Each line that holds the string "sépulture" counts once. Say how many such lines the entries have, giving the number only.

****************************************

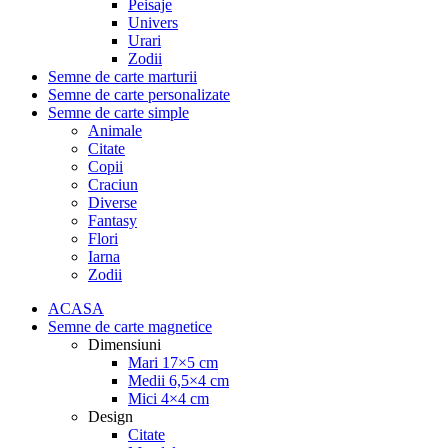
Peisaje
Univers
Urari
Zodii
Semne de carte marturii
Semne de carte personalizate
Semne de carte simple
Animale
Citate
Copii
Craciun
Diverse
Fantasy
Flori
Iarna
Zodii
ACASA
Semne de carte magnetice
Dimensiuni
Mari 17×5 cm
Medii 6,5×4 cm
Mici 4×4 cm
Design
Citate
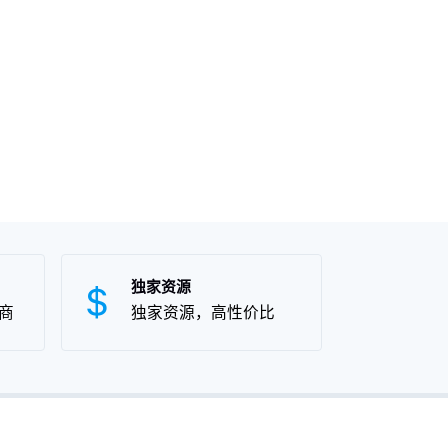
独家资源
商
独家资源，高性价比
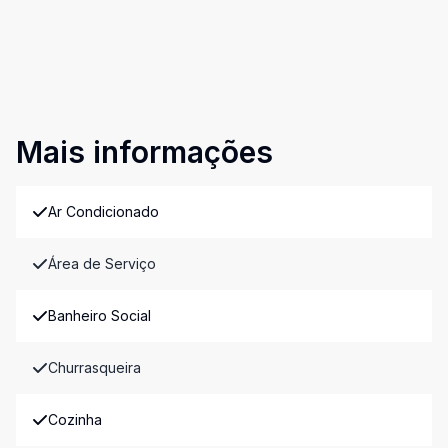
Mais informações
Ar Condicionado
Área de Serviço
Banheiro Social
Churrasqueira
Cozinha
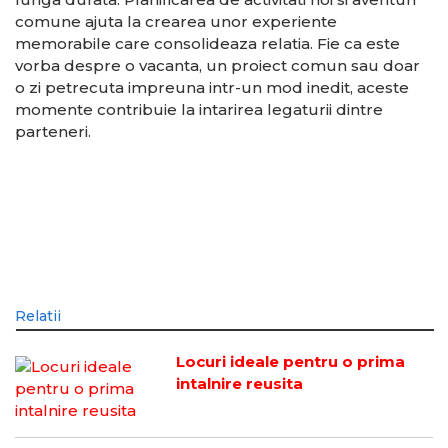
comune ajuta la crearea unor experiente
memorabile care consolideaza relatia. Fie ca este
vorba despre o vacanta, un proiect comun sau doar
o zi petrecuta impreuna intr-un mod inedit, aceste
momente contribuie la intarirea legaturii dintre
parteneri.
Relatii
Locuri ideale pentru o prima
intalnire reusita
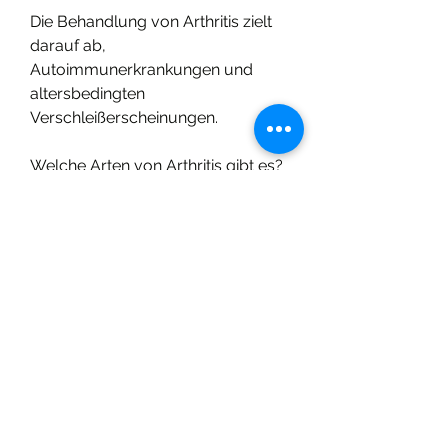
Die Behandlung von Arthritis zielt 
darauf ab, 
Autoimmunerkrankungen und 
altersbedingten 
Verschleißerscheinungen.
Welche Arten von Arthritis gibt es?
Es gibt verschiedene Arten von 
Arthritis, Osteoarthritis, Rötungen 
und eingeschränkte Beweglichkeit. 
Diese Symptome können sich 
allmählich entwickeln oder 
plötzlich auftreten.
Wie wird Arthritis diagnostiziert?
Um Arthritis zu diagnostizieren, 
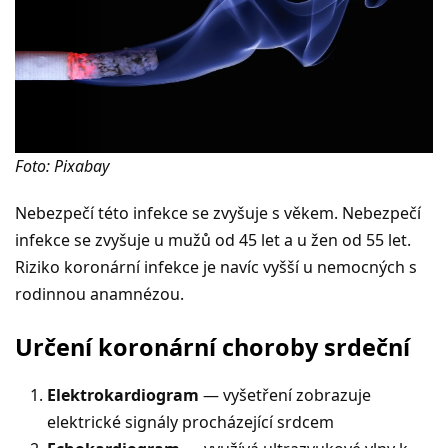
Foto: Pixabay
Nebezpečí této infekce se zvyšuje s věkem. Nebezpečí
infekce se zvyšuje u mužů od 45 let a u žen od 55 let.
Riziko koronární infekce je navíc vyšší u nemocných s
rodinnou anamnézou.
Určení koronární choroby srdeční
Elektrokardiogram
— vyšetření zobrazuje
elektrické signály procházející srdcem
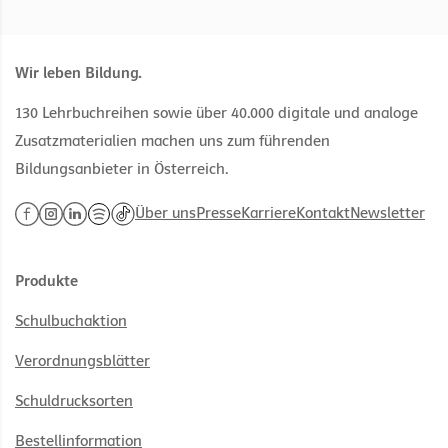
Wir leben Bildung.
130 Lehrbuchreihen sowie über 40.000 digitale und analoge
Zusatzmaterialien machen uns zum führenden
Bildungsanbieter in Österreich.
Über uns
Presse
Karriere
Kontakt
Newsletter
Produkte
Schulbuchaktion
Verordnungsblätter
Schuldrucksorten
Bestellinformation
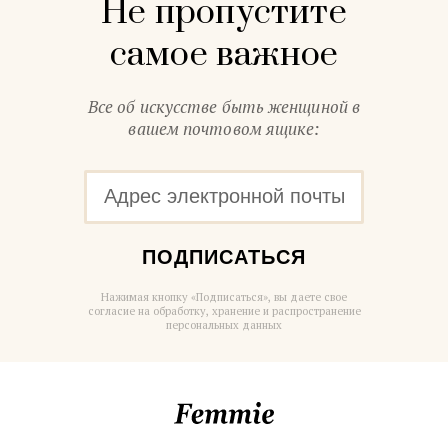
Не пропустите
самое важное
Все об искусстве быть женщиной в
вашем почтовом ящике:
ПОДПИСАТЬСЯ
Нажимая кнопку «Подписаться», вы даете свое
согласие на обработку, хранение и распространение
персональных данных
Femmie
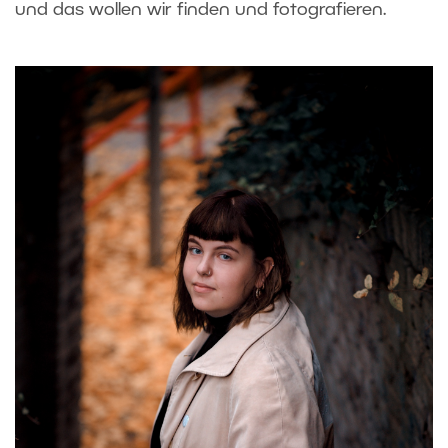
und das wollen wir finden und fotografieren.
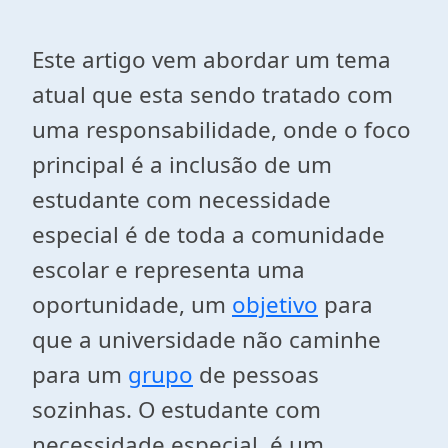
Este artigo vem abordar um tema
atual que esta sendo tratado com
uma responsabilidade, onde o foco
principal é a inclusão de um
estudante com necessidade
especial é de toda a comunidade
escolar e representa uma
oportunidade, um
objetivo
para
que a universidade não caminhe
para um
grupo
de pessoas
sozinhas. O estudante com
necessidade especial, é um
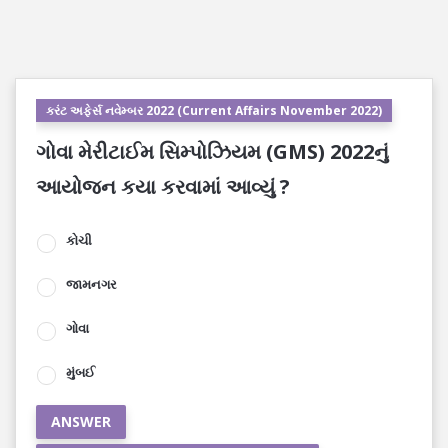
કરંટ અફેર્સ નવેમ્બર 2022 (Current Affairs November 2022)
ગોવા મેરીટાઈમ સિમ્પોઝિયમ (GMS) 2022નું
આયોજન કયા કરવામાં આવ્યું ?
કોચી
જામનગર
ગોવા
મુંબઈ
ANSWER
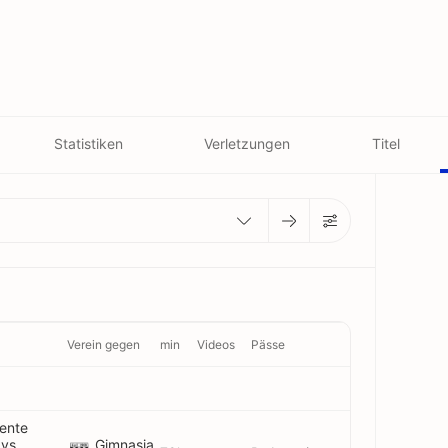
Statistiken
Verletzungen
Titel
Verein gegen
min
Videos
Pässe
ente
 vs
Gimnasia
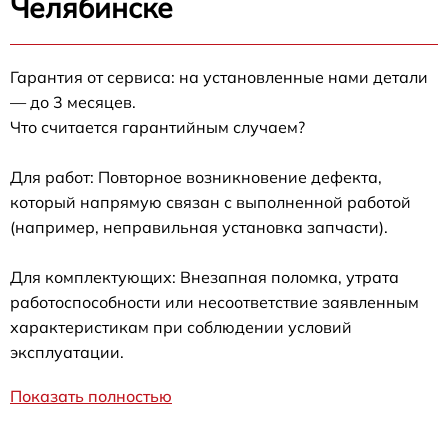
Челябинске
Гарантия от сервиса: на установленные нами детали
— до 3 месяцев.
Что считается гарантийным случаем?
Для работ: Повторное возникновение дефекта,
который напрямую связан с выполненной работой
(например, неправильная установка запчасти).
Для комплектующих: Внезапная поломка, утрата
работоспособности или несоответствие заявленным
характеристикам при соблюдении условий
эксплуатации.
Показать полностью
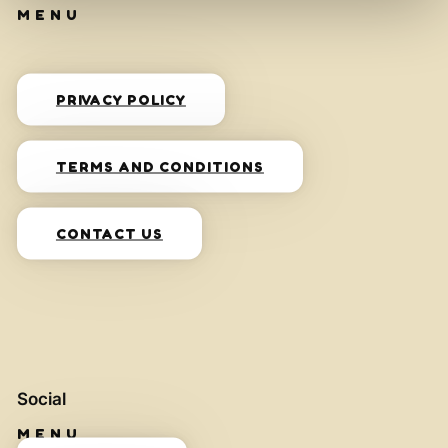
PRIVACY POLICY
TERMS AND CONDITIONS
CONTACT US
Social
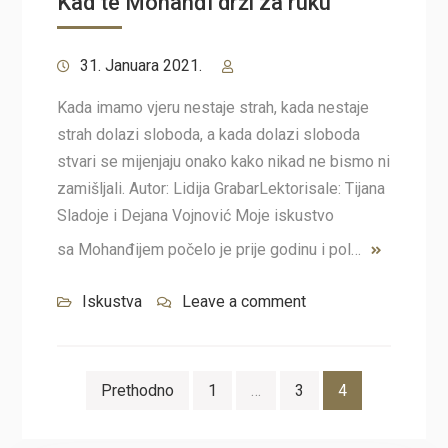
Kad te Mohanđi drži za ruku
31. Januara 2021.
Kada imamo vjeru nestaje strah, kada nestaje
strah dolazi sloboda, a kada dolazi sloboda
stvari se mijenjaju onako kako nikad ne bismo ni
zamišljali. Autor: Lidija GrabarLektorisale: Tijana
Sladoje i Dejana Vojnović Moje iskustvo
sa Mohanđijem počelo je prije godinu i pol…
Iskustva
Leave a comment
Navigacija
Prethodno
1
…
3
4
člancima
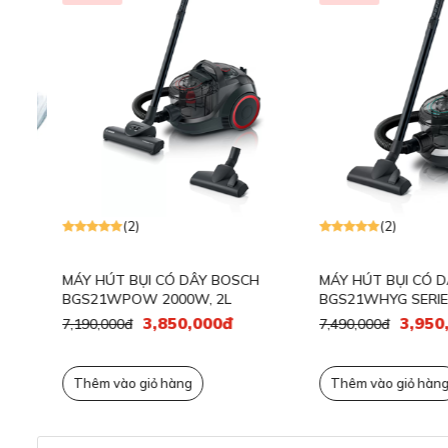
(2)
(2)
MÁY HÚT BỤI CÓ DÂY BOSCH
MÁY HÚT BỤI CÓ DÂY
BGS21WPOW 2000W, 2L
BGS21WHYG SERIE 4 20
3,850,000đ
3,950,00
7,190,000đ
7,490,000đ
Thêm vào giỏ hàng
Thêm vào giỏ hàng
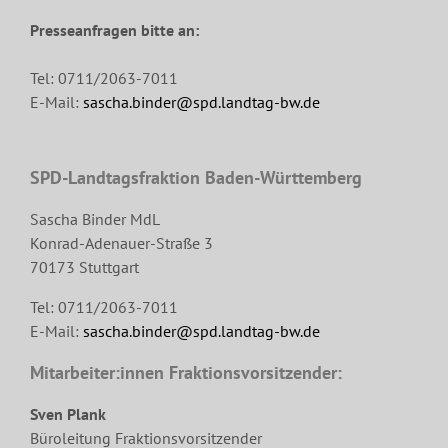
Presseanfragen bitte an:
Tel: 0711/2063-7011
E-Mail:
sascha.binder@spd.landtag-bw.de
SPD-Landtagsfraktion Baden-Württemberg
Sascha Binder MdL
Konrad-Adenauer-Straße 3
70173 Stuttgart
Tel: 0711/2063-7011
E-Mail:
sascha.binder@spd.landtag-bw.de
Mitarbeiter:innen Fraktionsvorsitzender:
Sven Plank
Büroleitung Fraktionsvorsitzender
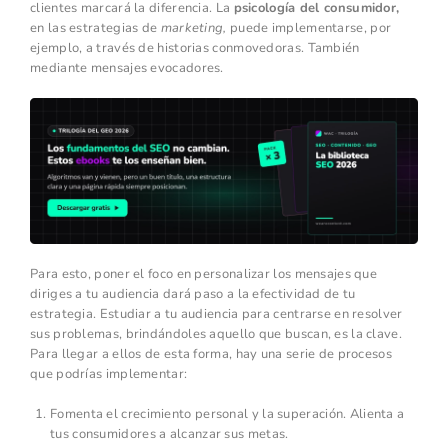
clientes marcará la diferencia. La
psicología del consumidor,
en las estrategias de
marketing,
puede implementarse, por
ejemplo, a través de historias conmovedoras. También
mediante mensajes evocadores.
Para esto, poner el foco en personalizar los mensajes que
diriges a tu audiencia dará paso a la efectividad de tu
estrategia. Estudiar a tu audiencia para centrarse en resolver
sus problemas, brindándoles aquello que buscan, es la clave.
Para llegar a ellos de esta forma, hay una serie de procesos
que podrías implementar:
Fomenta el crecimiento personal y la superación. Alienta a
tus consumidores a alcanzar sus metas.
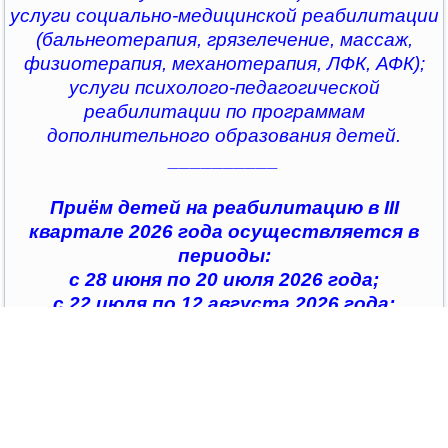
услуги социально-медицинской реабилитации
(бальнеотерапия, грязелечение, массаж,
физиотерапия, механотерапия, ЛФК, АФК);
услуги психолого-педагогической
реабилитации по программам
дополнительного образования детей.
__________
Приём детей на реабилитацию в III
квартале 2026 года осуществляется в
периоды:
с 28 июня по 20 июля 2026 года;
с 22 июля по 12 августа 2026 года;
с 14 августа по 04 сентября 2026 года;
с 07 сентября по 28 сентября 2026 года
__________
По всем интересующим вопросам можно
обратиться в
организации социального обслуживания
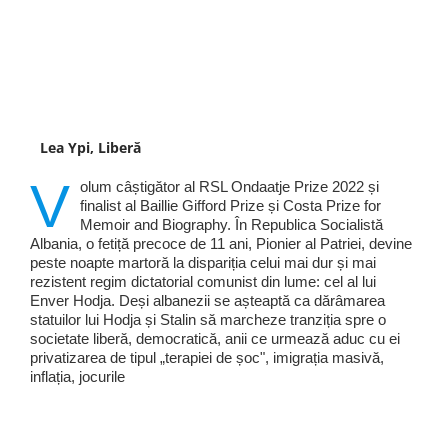
Lea Ypi, Liberă
V
olum câștigător al RSL Ondaatje Prize 2022 și
finalist al Baillie Gifford Prize și Costa Prize for
Memoir and Biography. În Republica Socialistă
Albania, o fetiță precoce de 11 ani, Pionier al Patriei, devine
peste noapte martoră la dispariția celui mai dur și mai
rezistent regim dictatorial comunist din lume: cel al lui
Enver Hodja. Deși albanezii se așteaptă ca dărâmarea
statuilor lui Hodja și Stalin să marcheze tranziția spre o
societate liberă, democratică, anii ce urmează aduc cu ei
privatizarea de tipul „terapiei de șoc", imigrația masivă,
inflația, jocurile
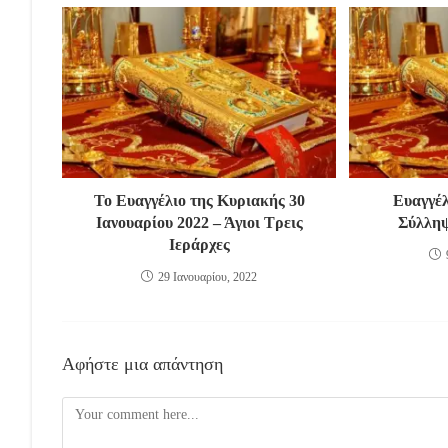
Το Ευαγγέλιο της Κυριακής 30
Ευαγγέλ
Ιανουαρίου 2022 – Άγιοι Τρεις
Σύλληψ
Ιεράρχες
29 Ιανουαρίου, 2022
Αφήστε μια απάντηση
Comment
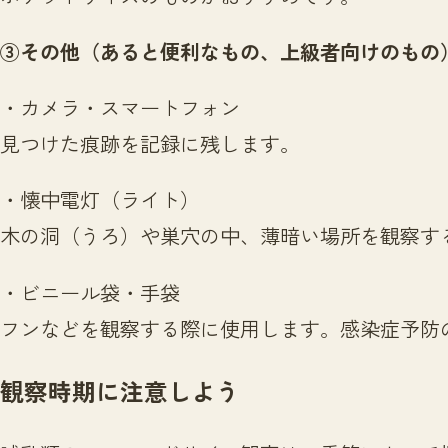
③その他（あると便利なもの、上級者向けのもの
・カメラ・スマートフォン
見つけた痕跡を記録に残します。
・懐中電灯（ライト）
木の洞（うろ）や巣穴の中、薄暗い場所を観察す
・ビニール袋・手袋
フンなどを観察する際に使用します。感染症予防
観察時期に注意しよう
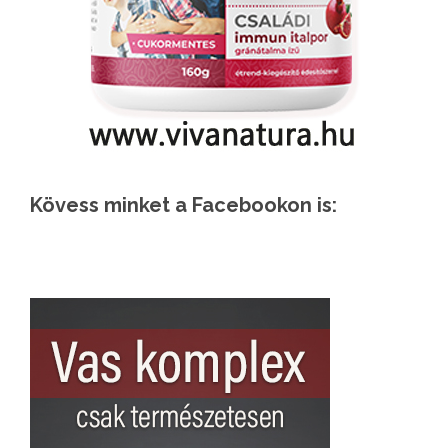
Kövess minket a Facebookon is:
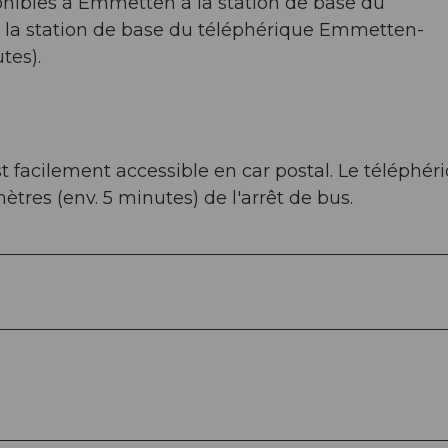
onibles à Emmetten à la station de base du
 la station de base du téléphérique Emmetten-
tes).
 facilement accessible en car postal. Le téléphér
es (env. 5 minutes) de l'arrêt de bus.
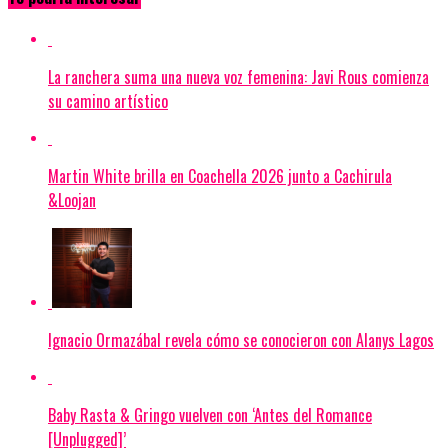
La ranchera suma una nueva voz femenina: Javi Rous comienza
su camino artístico
Martin White brilla en Coachella 2026 junto a Cachirula
&Loojan
Ignacio Ormazábal revela cómo se conocieron con Alanys Lagos
Baby Rasta & Gringo vuelven con ‘Antes del Romance
[Unplugged]’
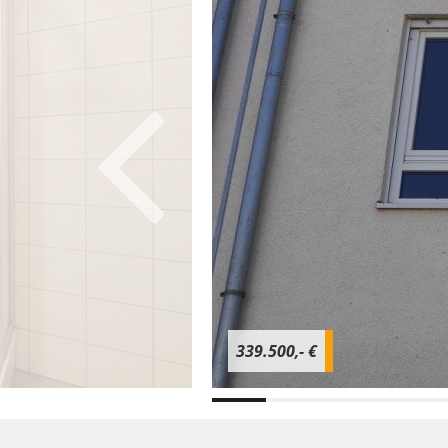
339.500,- €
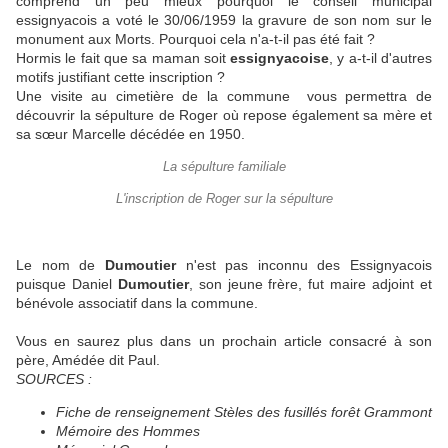
comprend un peu mieux pourquoi le conseil municipal
essignyacois a voté le 30/06/1959 la gravure de son nom sur le
monument aux Morts. Pourquoi cela n'a-t-il pas été fait ?
Hormis le fait que sa maman soit
essignyacoise
, y a-t-il d'autres
motifs justifiant cette inscription ?
Une visite au cimetière de la commune vous permettra de
découvrir la sépulture de Roger où repose également sa mère et
sa sœur Marcelle décédée en 1950.
La sépulture familiale
L'inscription de Roger sur la sépulture
Le nom de
Dumoutier
n'est pas inconnu des Essignyacois
puisque Daniel
Dumoutier
, son jeune frère, fut maire adjoint et
bénévole associatif dans la commune.
Vous en saurez plus dans un prochain article consacré à son
père, Amédée dit Paul.
SOURCES :
Fiche de renseignement Stèles des fusillés forêt Grammont
Mémoire des Hommes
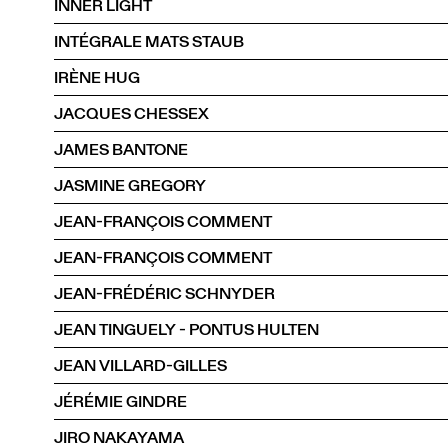
INNER LIGHT
INTÉGRALE MATS STAUB
IRÈNE HUG
JACQUES CHESSEX
JAMES BANTONE
JASMINE GREGORY
JEAN-FRANÇOIS COMMENT
JEAN-FRANÇOIS COMMENT
JEAN-FRÉDÉRIC SCHNYDER
JEAN TINGUELY - PONTUS HULTEN
JEAN VILLARD-GILLES
JÉRÉMIE GINDRE
JIRO NAKAYAMA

****************************************

RESULT OF THE TASK —
3